What is required |
Only one span of the listing below should come back. It runs from the line with "Não é necessário jejum ou cuidados especiais." through the line with "34408 Kağıthane/İstanbul", and each of its lines must be reproduced exactly.

>>

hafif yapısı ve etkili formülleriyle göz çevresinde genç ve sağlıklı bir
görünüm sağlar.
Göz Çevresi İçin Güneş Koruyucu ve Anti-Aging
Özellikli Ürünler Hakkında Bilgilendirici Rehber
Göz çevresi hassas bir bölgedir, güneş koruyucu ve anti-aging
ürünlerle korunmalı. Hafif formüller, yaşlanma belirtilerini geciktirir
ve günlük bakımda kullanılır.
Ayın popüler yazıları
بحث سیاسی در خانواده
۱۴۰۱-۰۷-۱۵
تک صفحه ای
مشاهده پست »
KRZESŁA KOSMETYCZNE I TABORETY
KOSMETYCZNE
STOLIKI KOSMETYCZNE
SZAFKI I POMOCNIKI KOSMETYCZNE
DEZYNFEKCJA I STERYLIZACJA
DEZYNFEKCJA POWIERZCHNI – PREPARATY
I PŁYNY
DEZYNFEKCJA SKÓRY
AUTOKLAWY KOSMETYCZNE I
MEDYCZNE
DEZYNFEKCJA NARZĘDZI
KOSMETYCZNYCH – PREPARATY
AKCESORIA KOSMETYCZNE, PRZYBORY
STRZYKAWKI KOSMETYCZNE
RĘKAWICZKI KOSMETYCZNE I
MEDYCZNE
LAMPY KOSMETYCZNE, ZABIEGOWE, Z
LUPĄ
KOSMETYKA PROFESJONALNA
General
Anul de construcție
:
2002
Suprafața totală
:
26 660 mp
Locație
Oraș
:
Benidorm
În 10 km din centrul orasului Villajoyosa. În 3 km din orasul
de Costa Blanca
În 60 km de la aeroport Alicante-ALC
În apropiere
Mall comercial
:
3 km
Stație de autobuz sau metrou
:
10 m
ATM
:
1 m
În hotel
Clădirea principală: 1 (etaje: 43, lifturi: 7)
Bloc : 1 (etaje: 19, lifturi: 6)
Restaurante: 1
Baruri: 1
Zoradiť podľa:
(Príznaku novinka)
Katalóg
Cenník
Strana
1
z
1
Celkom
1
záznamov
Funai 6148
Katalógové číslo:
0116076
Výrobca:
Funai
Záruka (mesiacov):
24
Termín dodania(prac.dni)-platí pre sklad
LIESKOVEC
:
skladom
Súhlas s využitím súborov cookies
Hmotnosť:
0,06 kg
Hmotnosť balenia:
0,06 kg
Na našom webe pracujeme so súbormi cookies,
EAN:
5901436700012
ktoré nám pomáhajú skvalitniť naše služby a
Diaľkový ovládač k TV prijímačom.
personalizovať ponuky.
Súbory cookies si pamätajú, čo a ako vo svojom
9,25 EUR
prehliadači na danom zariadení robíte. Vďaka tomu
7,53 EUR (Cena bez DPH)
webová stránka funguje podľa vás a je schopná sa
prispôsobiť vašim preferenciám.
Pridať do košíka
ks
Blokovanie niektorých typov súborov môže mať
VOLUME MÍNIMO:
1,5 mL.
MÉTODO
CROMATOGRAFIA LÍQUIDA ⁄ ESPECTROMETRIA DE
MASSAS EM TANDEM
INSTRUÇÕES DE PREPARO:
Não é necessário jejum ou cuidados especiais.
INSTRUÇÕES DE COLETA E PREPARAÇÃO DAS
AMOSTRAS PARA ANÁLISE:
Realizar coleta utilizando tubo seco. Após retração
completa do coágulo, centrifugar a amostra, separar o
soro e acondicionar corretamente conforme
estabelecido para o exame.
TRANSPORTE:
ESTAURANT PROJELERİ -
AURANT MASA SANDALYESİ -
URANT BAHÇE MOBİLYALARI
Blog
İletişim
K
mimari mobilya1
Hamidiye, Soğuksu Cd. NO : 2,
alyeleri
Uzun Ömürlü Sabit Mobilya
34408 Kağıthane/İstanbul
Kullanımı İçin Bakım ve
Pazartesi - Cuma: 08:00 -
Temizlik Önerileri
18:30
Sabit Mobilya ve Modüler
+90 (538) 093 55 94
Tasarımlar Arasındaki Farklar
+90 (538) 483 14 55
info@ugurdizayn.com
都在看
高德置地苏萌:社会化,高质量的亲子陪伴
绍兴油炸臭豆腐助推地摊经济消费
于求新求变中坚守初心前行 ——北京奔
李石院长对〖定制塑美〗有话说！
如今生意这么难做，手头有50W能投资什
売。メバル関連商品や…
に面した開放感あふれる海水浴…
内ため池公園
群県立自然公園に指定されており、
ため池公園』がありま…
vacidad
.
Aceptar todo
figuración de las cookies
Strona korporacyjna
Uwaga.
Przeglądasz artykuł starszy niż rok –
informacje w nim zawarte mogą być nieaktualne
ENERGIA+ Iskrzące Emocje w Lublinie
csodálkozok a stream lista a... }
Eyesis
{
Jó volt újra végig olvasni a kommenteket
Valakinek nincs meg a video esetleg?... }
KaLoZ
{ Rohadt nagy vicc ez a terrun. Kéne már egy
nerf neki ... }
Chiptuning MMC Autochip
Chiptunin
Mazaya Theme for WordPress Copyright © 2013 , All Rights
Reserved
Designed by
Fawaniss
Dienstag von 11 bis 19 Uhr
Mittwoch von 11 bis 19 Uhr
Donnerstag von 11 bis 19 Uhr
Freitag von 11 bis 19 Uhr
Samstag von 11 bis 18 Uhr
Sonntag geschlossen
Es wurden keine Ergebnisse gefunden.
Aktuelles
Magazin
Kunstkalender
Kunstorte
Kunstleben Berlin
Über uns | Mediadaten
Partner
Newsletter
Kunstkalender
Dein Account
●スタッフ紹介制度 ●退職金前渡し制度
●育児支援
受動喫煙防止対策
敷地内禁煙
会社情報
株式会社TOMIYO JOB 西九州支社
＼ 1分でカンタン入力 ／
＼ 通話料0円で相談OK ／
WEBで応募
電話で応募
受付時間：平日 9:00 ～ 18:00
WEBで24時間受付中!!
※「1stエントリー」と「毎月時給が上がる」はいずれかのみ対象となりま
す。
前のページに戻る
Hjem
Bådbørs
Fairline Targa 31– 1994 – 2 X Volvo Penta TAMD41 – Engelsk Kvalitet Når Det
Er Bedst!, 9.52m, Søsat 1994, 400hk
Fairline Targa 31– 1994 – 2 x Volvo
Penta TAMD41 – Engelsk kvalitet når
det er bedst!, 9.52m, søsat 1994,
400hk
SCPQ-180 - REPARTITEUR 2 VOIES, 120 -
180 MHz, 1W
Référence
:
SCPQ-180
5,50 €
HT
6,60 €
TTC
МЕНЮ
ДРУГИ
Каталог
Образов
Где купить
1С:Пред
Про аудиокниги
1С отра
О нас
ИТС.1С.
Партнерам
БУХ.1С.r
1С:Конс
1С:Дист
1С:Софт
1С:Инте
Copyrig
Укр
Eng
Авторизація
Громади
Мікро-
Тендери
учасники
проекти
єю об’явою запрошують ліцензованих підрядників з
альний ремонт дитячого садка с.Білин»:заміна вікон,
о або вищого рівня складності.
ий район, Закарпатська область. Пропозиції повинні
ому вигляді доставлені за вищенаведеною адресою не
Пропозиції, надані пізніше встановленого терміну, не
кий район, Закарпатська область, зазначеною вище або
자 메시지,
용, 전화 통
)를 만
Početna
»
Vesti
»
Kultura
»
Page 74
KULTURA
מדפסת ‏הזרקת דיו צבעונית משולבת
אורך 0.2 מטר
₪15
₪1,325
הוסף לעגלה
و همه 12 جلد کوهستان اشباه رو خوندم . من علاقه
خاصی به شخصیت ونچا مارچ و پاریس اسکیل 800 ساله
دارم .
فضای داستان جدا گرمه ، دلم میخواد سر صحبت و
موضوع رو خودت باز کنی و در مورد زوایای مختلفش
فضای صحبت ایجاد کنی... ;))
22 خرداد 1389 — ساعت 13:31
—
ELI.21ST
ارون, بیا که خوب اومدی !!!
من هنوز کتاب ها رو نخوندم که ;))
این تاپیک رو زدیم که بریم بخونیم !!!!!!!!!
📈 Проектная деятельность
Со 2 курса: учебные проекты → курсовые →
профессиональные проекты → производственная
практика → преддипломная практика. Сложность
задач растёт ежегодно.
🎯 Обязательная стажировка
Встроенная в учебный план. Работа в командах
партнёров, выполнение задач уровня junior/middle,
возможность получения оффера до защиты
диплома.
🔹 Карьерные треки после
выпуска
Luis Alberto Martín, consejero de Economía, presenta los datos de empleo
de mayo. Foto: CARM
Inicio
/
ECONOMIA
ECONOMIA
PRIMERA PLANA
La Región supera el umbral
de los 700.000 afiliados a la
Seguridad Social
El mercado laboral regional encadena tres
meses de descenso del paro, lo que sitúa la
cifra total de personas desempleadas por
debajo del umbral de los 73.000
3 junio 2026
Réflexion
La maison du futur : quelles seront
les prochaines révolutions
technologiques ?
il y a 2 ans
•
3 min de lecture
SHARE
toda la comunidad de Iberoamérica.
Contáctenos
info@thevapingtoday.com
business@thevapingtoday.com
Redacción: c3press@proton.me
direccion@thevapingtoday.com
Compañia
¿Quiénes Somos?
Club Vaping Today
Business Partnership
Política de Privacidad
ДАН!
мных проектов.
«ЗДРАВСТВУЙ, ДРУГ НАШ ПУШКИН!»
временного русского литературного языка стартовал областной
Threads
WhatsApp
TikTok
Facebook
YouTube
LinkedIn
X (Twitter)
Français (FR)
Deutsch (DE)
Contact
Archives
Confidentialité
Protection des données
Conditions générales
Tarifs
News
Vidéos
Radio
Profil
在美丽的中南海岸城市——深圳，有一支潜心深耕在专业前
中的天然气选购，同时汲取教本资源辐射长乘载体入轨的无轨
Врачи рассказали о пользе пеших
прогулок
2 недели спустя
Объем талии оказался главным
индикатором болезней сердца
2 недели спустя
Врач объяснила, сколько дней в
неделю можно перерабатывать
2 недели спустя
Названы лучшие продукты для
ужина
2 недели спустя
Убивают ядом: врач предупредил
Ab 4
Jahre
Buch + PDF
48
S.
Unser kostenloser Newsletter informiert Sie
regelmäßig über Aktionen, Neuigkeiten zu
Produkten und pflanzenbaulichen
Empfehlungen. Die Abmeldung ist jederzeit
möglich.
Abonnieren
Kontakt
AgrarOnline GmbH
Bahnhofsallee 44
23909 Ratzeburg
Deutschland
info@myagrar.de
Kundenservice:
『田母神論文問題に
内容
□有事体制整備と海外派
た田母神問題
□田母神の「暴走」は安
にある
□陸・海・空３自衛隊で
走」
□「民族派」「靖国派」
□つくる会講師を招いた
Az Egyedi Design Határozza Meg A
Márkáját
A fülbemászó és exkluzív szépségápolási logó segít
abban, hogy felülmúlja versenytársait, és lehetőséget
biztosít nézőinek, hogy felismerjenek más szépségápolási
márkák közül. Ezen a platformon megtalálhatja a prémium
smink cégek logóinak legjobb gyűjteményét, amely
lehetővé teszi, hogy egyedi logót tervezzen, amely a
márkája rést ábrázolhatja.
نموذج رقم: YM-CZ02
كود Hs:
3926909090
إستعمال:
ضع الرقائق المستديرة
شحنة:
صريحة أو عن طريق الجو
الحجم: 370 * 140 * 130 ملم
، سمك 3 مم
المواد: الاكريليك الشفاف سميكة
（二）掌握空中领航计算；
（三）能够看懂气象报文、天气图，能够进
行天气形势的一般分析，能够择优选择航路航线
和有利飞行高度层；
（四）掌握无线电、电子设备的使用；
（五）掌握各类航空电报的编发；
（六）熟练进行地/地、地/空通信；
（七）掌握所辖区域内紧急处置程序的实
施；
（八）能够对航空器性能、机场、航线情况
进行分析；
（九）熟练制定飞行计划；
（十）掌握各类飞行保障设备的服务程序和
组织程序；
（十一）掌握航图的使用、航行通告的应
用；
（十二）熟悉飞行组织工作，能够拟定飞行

<<

Your solution |
Não é necessário jejum ou cuidados especiais.
INSTRUÇÕES DE COLETA E PREPARAÇÃO DAS
AMOSTRAS PARA ANÁLISE:
Realizar coleta utilizando tubo seco. Após retração
completa do coágulo, centrifugar a amostra, separar o
soro e acondicionar corretamente conforme
estabelecido para o exame.
TRANSPORTE:
ESTAURANT PROJELERİ -
AURANT MASA SANDALYESİ -
URANT BAHÇE MOBİLYALARI
Blog
İletişim
K
mimari mobilya1
Hamidiye, Soğuksu Cd. NO : 2,
alyeleri
Uzun Ömürlü Sabit Mobilya
34408 Kağıthane/İstanbul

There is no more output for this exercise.